Fortunately, I have not picked up that addiction, yet. I was going to suggest an AFAW custom job but at his stage, that's like going from smoking cigarettes to smoking, well, you know in the expense department.


----------



## HellRhaY (Jul 6, 2007)

emanuel said:


> Fortunately, I have not picked up that addiction, yet. I was going to suggest an AFAW custom job but at his stage, that's like going from smoking cigarettes to smoking, well, you know in the expense department.


for jetty/pier fishing- a 10'9''-13ft'er is way too long.
should be around 9-10ft.
if yu're going to be on a jetty or on a bridge, get a composite rather than a pure graphite.

no afaw would fit the bill. i'd suggest to get a rainshadow composite. 

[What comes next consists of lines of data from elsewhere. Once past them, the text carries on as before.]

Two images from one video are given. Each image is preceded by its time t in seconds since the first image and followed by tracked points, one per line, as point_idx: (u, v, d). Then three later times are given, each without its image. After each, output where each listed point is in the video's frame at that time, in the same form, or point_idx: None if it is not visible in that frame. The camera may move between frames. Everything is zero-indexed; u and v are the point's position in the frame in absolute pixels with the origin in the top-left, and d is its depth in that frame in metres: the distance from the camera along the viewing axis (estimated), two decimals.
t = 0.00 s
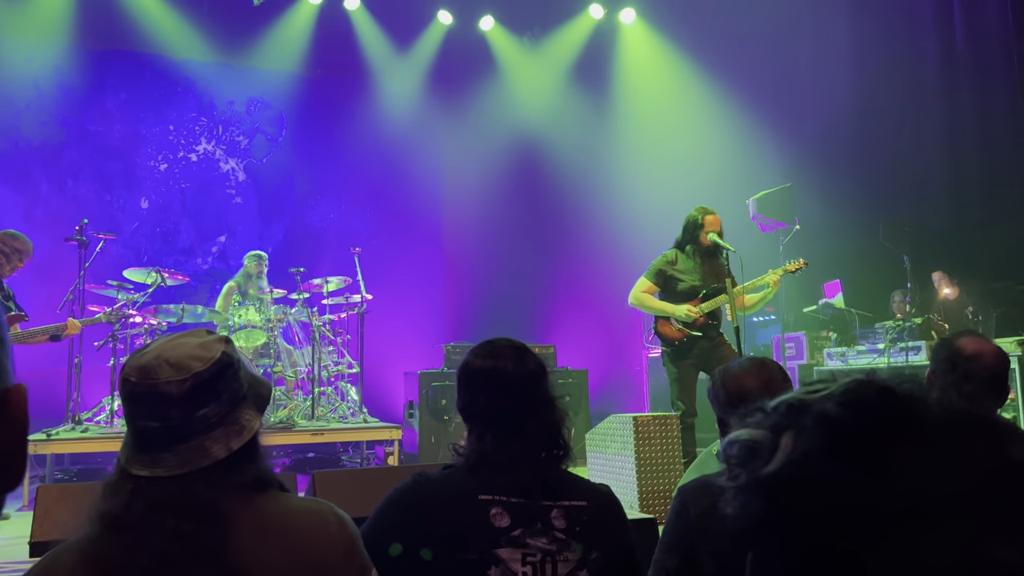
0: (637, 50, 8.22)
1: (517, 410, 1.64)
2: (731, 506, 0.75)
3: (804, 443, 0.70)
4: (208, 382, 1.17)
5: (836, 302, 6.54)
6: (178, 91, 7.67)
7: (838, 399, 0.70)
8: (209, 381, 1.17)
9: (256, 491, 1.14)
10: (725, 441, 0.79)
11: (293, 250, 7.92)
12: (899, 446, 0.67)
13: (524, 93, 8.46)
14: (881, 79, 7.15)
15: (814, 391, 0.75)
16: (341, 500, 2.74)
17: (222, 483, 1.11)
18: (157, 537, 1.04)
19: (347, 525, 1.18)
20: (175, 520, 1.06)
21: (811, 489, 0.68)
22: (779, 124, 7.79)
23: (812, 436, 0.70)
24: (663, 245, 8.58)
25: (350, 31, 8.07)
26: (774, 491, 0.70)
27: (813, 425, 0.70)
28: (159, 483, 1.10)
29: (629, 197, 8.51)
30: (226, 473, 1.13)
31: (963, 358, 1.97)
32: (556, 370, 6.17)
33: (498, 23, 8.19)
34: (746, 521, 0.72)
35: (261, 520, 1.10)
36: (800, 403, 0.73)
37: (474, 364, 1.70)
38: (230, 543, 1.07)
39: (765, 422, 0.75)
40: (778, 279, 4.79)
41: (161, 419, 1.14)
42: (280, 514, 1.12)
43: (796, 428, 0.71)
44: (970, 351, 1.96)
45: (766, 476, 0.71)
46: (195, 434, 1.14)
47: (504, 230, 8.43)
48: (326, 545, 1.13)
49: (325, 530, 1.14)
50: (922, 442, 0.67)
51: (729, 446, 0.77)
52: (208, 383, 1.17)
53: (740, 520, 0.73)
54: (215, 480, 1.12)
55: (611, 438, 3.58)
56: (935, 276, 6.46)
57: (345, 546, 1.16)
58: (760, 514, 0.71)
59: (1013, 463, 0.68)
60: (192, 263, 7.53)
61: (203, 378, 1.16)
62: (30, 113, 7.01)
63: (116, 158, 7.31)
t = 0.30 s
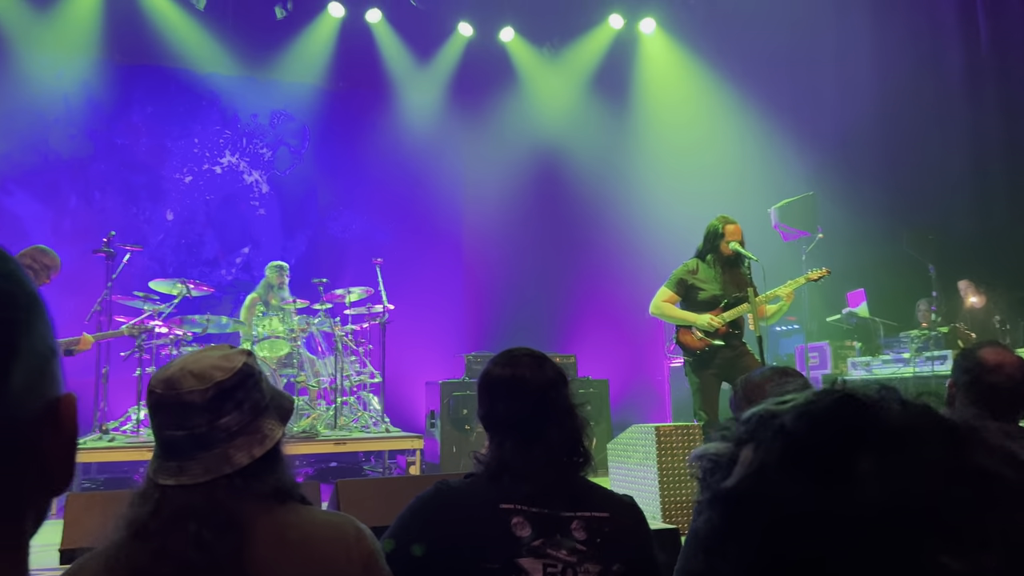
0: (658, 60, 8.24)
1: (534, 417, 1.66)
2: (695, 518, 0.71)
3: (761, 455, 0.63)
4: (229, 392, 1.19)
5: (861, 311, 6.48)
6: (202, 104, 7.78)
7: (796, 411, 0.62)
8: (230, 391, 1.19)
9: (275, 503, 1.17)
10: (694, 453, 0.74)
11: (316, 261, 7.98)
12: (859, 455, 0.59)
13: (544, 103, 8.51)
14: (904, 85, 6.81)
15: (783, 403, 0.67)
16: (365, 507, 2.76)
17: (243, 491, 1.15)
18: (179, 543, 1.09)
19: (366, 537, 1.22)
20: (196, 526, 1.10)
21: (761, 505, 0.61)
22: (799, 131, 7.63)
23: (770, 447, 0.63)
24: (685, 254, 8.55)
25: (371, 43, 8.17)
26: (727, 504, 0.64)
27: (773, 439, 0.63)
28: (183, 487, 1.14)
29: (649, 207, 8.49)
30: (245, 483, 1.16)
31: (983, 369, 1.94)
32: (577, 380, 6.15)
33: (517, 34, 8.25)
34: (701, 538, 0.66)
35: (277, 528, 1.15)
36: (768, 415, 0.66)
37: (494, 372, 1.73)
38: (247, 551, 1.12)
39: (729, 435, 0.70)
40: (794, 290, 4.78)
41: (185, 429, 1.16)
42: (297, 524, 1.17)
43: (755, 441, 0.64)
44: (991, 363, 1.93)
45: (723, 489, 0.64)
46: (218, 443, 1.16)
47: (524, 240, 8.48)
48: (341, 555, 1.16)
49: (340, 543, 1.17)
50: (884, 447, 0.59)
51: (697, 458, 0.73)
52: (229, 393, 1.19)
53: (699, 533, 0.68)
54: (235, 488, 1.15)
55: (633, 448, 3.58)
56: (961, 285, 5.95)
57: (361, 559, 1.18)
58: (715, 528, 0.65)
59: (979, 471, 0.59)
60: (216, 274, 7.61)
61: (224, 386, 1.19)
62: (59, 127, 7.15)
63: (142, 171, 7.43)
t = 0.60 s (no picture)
0: (685, 62, 8.29)
1: (564, 427, 1.67)
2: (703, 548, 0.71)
3: (762, 486, 0.63)
4: (263, 393, 1.27)
5: (897, 317, 6.39)
6: (237, 118, 7.93)
7: (798, 433, 0.61)
8: (265, 392, 1.27)
9: (308, 501, 1.22)
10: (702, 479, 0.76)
11: (348, 271, 8.05)
12: (863, 476, 0.59)
13: (574, 111, 8.58)
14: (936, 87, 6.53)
15: (784, 421, 0.67)
16: (396, 515, 2.78)
17: (276, 493, 1.20)
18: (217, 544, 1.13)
19: (398, 536, 1.26)
20: (233, 528, 1.15)
21: (765, 532, 0.62)
22: (831, 133, 7.43)
23: (772, 475, 0.62)
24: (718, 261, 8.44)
25: (401, 55, 8.23)
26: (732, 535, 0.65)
27: (774, 464, 0.62)
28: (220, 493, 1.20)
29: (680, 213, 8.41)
30: (280, 483, 1.21)
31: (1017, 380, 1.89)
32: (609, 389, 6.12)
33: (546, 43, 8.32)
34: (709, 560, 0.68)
35: (311, 525, 1.18)
36: (772, 433, 0.66)
37: (525, 381, 1.73)
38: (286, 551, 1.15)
39: (733, 460, 0.71)
40: (827, 296, 4.72)
41: (222, 427, 1.24)
42: (331, 523, 1.20)
43: (758, 467, 0.65)
44: None
45: (728, 520, 0.65)
46: (253, 442, 1.23)
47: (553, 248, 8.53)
48: (376, 552, 1.21)
49: (375, 540, 1.22)
50: (891, 470, 0.59)
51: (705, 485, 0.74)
52: (264, 395, 1.26)
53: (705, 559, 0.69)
54: (269, 490, 1.20)
55: (666, 457, 3.56)
56: (1002, 290, 5.84)
57: (396, 556, 1.23)
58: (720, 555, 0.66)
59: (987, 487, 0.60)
60: (251, 284, 7.72)
61: (259, 387, 1.26)
62: (99, 143, 7.31)
63: (179, 184, 7.57)
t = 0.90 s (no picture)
0: (701, 67, 8.23)
1: (580, 434, 1.67)
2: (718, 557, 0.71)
3: (783, 496, 0.59)
4: (281, 383, 1.33)
5: (915, 322, 6.35)
6: (254, 126, 8.00)
7: (816, 441, 0.58)
8: (283, 381, 1.34)
9: (320, 495, 1.28)
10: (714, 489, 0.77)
11: (364, 277, 8.09)
12: (883, 483, 0.55)
13: (588, 119, 8.58)
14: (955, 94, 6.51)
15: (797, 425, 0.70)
16: (411, 521, 2.78)
17: (294, 484, 1.25)
18: (236, 538, 1.20)
19: (414, 545, 1.28)
20: (253, 519, 1.21)
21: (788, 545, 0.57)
22: (849, 138, 7.39)
23: (791, 485, 0.59)
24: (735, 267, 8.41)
25: (417, 63, 8.23)
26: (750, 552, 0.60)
27: (792, 472, 0.59)
28: (241, 482, 1.24)
29: (696, 219, 8.37)
30: (298, 474, 1.27)
31: None
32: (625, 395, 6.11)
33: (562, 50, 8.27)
34: None
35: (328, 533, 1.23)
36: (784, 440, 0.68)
37: (540, 387, 1.74)
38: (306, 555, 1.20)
39: (750, 469, 0.72)
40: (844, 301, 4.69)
41: (243, 415, 1.29)
42: (347, 533, 1.24)
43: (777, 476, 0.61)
44: None
45: (746, 536, 0.61)
46: (275, 429, 1.29)
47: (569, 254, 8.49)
48: (389, 556, 1.24)
49: (390, 548, 1.25)
50: (913, 474, 0.55)
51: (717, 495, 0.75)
52: (281, 385, 1.33)
53: None
54: (289, 479, 1.25)
55: (682, 463, 3.54)
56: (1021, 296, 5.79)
57: (412, 565, 1.26)
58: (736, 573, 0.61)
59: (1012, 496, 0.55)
60: (268, 290, 7.78)
61: (278, 377, 1.33)
62: (118, 151, 7.40)
63: (196, 191, 7.64)
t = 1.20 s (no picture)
0: (703, 73, 8.27)
1: (580, 439, 1.67)
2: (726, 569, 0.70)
3: (792, 507, 0.58)
4: (284, 382, 1.42)
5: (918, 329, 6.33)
6: (257, 129, 8.02)
7: (825, 447, 0.57)
8: (286, 380, 1.42)
9: (317, 493, 1.32)
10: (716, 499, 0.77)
11: (366, 281, 8.09)
12: (892, 489, 0.53)
13: (592, 123, 8.59)
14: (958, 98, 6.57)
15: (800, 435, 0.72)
16: (411, 528, 2.77)
17: (294, 475, 1.30)
18: (238, 526, 1.22)
19: (411, 556, 1.27)
20: (255, 507, 1.24)
21: (799, 555, 0.56)
22: (852, 144, 7.40)
23: (801, 494, 0.57)
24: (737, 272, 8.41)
25: (420, 68, 8.28)
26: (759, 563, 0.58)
27: (800, 480, 0.58)
28: (244, 472, 1.29)
29: (699, 224, 8.37)
30: (298, 467, 1.32)
31: None
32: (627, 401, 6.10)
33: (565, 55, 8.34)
34: None
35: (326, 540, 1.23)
36: (788, 449, 0.70)
37: (540, 392, 1.73)
38: (303, 559, 1.20)
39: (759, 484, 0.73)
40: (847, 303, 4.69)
41: (247, 406, 1.36)
42: (344, 543, 1.23)
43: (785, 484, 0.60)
44: None
45: (754, 546, 0.58)
46: (278, 422, 1.35)
47: (571, 259, 8.49)
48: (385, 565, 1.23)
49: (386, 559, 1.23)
50: (923, 480, 0.53)
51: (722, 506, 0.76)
52: (284, 384, 1.42)
53: None
54: (289, 470, 1.31)
55: (684, 470, 3.53)
56: None
57: None
58: None
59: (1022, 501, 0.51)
60: (270, 294, 7.78)
61: (282, 376, 1.42)
62: (121, 154, 7.41)
63: (199, 195, 7.65)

emmanuel, what are you going to do with all the money you make? at least indulge yourself on ONE custom...the first one is only the hard part.


----------



## emanuel (Apr 2, 2002)

I'm thinking about a custom rod for throwing plugs and live baits from a pier, but I have alot other things not fishing related that I need to throw money at right now. :redface:


----------



## RuddeDogg (Mar 20, 2004)

Nice work. Pluggin is where it's at..........


----------



## KodiakZach (Mar 16, 2005)

Shimano Teramar is my fav. rod. I have rods that are 2 x 3 times more expensive and still like the Teramar best.


----------